PROBLEM SET:
A – Edit the passage on the Internet Archive breach. Rewrite everything from "An illicit JavaScript" down to "of the data.", and put "thirty-one million" in place of "31 million".
B – Answer these questions from the passage on the Internet Archive breach.
(i) According to Troy Hunt, in which month did the breach occur?
(ii) On which social network did Brewster Kahle post his Wednesday evening update?
(iii) Which hacktivist group claimed responsibility for this week's DDoS attacks?

EXERCISE TEXT:
[Start of Attachment]

An illicit JavaScript pop-up on the Internet Archive proclaimed on Wednesday afternoon that the site had suffered a major data breach. Hours later, the organization confirmed the incident.
Longtime security researcher Troy Hunt, who runs the data-breach-notification website Have I Been Pwned (HIBP) also confirmed that the breach is legitimate. He said it occurred in September and that the stolen trove contains 31 million unique email addresses along with usernames, bcrypt password hashes, and other system data. Bleeping Computer, which first reported the breach, also confirmed the validity of the data.
The Internet Archive did not return multiple requests for comment from WIRED.
“Have you ever felt like the Internet Archive runs on sticks and is constantly on the verge of suffering a catastrophic security breach?” the attackers wrote in Wednesday’s Internet Archive pop-up message. “It just happened. See 31 million of you on HIBP!”
In addition to the breach and site defacement, the Internet Archive has been grappling with a wave of distributed denial-of-service attacks that have intermittently brought down its services.
Internet Archive founder Brewster Kahle provided a public update on Wednesday evening in a post on the social network X. “What we know: DDOS attack—fended off for now; defacement of our website via JS library; breach of usernames/email/salted-encrypted passwords. What we’ve done: Disabled the JS library, scrubbing systems, upgrading security. Will share more as we know it.” “Scrubbing systems” refer to services that offer DDoS attack protection by filtering malicious junk traffic so it can’t deluge and disrupt a website.
The Internet Archive has faced aggressive DDoS attacks numerous times in the past, including in late May. As Kahle wrote on Wednesday: “Yesterday’s DDoS attack on @internetarchive repeated today. We are working to bring http://archive.org back online.” The hacktivist group known as BlackMeta claimed responsibility for this week’s DDoS attacks and said it plans to carry out more against the Internet Archive. Still, the perpetrator of the data breach is not yet known.

[End of Attachment]

MATERIAL SHOWN:
[Start of Attachment]

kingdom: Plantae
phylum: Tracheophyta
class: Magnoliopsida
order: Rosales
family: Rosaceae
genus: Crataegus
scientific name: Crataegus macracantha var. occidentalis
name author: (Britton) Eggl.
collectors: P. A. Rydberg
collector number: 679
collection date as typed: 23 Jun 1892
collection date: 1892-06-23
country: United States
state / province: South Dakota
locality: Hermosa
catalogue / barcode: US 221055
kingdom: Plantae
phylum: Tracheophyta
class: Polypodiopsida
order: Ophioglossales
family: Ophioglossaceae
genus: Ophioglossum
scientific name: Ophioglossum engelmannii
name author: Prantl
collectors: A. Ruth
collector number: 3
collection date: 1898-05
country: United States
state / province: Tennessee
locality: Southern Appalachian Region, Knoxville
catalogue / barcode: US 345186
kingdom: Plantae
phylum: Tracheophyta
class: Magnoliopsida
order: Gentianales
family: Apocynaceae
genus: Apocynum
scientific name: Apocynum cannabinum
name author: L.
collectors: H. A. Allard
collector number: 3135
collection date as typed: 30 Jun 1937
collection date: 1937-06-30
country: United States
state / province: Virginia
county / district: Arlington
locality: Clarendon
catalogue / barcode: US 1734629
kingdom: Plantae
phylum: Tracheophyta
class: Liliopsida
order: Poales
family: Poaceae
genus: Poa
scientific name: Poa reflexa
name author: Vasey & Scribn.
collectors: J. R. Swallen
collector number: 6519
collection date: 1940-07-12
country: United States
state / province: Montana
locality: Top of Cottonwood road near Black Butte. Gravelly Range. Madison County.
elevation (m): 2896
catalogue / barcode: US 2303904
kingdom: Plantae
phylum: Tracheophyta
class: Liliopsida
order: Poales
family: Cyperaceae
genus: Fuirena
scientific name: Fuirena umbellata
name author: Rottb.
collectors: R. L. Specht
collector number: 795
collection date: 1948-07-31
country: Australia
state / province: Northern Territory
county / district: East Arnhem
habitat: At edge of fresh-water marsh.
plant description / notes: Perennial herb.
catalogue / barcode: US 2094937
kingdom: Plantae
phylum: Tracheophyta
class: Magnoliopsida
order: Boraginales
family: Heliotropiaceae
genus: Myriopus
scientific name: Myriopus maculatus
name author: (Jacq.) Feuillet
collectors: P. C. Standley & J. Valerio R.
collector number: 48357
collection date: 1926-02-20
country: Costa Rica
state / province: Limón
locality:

[End of Attachment]

ANSWERS TO THE EXERCISES:
A –
An illicit JavaScript pop-up on the Internet Archive proclaimed on Wednesday afternoon that the site had suffered a major data breach. Hours later, the organization confirmed the incident.
Longtime security researcher Troy Hunt, who runs the data-breach-notification website Have I Been Pwned (HIBP) also confirmed that the breach is legitimate. He said it occurred in September and that the stolen trove contains thirty-one million unique email addresses along with usernames, bcrypt password hashes, and other system data. Bleeping Computer, which first reported the breach, also confirmed the validity of the data.

B –
(i) September
(ii) X
(iii) BlackMeta